Sebastian Kuhn uses familiar elements, often part of everyday commodities, in order to build his sculptures. Nevertheless, they appear as if not from this world. There is something, in the widest sense of the word, phantasmagorical about them. Kuhn moves, transforms, transfers and exchanges them. He refers repeatedly to the well-known and accomplishes a narrow path between recognition and alienation. Hard, brittle materials such as acrylic glass are made to look like slightly flexible materials, the same way Kuhn’s mirrors generate confusion over the perception of space and time. Kuhn plays with the expectations of the viewer in order to challenge them. Effect and the nature of materiality can be very different. Materiality, physicality, appearance and reality are thus called into question. Space and time, function and illusion are no longer fixed for Kuhn.
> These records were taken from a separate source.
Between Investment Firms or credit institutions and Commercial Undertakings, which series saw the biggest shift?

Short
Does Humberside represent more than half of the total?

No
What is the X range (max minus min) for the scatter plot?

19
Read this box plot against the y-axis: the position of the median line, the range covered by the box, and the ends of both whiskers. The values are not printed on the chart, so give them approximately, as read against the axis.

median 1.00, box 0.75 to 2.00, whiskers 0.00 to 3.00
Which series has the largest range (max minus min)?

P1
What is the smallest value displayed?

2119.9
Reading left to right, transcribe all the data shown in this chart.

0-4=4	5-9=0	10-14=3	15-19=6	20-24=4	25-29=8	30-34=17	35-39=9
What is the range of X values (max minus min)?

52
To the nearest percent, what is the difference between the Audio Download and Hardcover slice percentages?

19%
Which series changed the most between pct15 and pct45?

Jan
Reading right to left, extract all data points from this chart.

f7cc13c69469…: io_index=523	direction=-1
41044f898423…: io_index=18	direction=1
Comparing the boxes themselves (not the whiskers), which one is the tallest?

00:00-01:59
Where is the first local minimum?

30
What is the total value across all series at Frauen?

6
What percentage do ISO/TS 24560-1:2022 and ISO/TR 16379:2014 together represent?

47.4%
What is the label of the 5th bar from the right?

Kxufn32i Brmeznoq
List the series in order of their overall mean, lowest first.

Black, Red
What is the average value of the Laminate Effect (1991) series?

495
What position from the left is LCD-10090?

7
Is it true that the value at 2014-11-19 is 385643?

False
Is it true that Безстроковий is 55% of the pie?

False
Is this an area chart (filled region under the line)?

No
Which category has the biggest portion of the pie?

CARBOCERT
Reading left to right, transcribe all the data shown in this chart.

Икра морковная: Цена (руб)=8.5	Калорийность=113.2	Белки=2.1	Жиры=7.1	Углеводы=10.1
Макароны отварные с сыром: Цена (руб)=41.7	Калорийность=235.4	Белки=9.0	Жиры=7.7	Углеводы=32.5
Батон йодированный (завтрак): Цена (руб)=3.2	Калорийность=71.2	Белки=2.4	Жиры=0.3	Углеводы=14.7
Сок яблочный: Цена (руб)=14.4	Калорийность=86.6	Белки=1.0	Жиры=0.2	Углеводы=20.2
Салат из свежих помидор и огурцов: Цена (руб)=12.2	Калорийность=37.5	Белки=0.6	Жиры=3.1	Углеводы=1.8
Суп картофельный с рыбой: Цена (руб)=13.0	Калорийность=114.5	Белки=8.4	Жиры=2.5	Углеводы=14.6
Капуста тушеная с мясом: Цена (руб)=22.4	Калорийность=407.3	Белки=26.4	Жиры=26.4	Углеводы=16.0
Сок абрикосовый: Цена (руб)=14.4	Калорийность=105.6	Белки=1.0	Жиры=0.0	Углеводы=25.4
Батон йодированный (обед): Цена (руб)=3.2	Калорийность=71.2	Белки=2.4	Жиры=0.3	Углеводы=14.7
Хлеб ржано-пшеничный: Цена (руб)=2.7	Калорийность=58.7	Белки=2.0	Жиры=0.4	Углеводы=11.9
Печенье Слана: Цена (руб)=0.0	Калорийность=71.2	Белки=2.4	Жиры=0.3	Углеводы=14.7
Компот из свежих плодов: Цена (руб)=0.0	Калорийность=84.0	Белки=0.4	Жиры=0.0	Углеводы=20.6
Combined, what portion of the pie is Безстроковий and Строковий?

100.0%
Kuhn’s sculptures and installations demonstrate that perception and reality do not necessarily correspond. His sculptural and fictional experiences encourage the viewer to question the reality we take for granted and to take a closer look into our familiar horizon. His sculptures invite the viewer to walk around, to consider it from all sides. Inevitably untrained viewing habits and learned truths come to sway. The viewer is integrated and activated.
Although Kuhn’s works appear like foreign bodies and overturn well-known laws, they are in themselves balanced. Each part has a counterpart, each surface a condition, each colour a contrast. Kuhn creates harmony and a dynamic at the same time. On the level of meaning Kuhn virtuously returns to a broad cultural knowledge, an eclectic use of art history, literature and film. The titles of his work arouse in the viewer additional associations. Selectively combined and revitalized, he echoes the history of art and makes little poetic ignitions (Max Ernst) act within new compositions. Kuhn dominates the gamut of variation and uses once well-known never-been-there. He allows being at ease with the material, dynamics, proportion, line and gesture and has been focussing on his opponent, taking the viewer, in the tradition of modernism, right into the picture. Kuhn´s wall objects, installations and sculptures are complex reference systems, which the viewer is always to think seriously about. The viewer plays a crucial role in this system.
Despite or perhaps because of an expanded notion of sculpture, Kuhn thus shows to be linked to the very foundations of classical design tradition. He creates a new artificial world from old ingredients which works according to his rules but can be interpreted individually.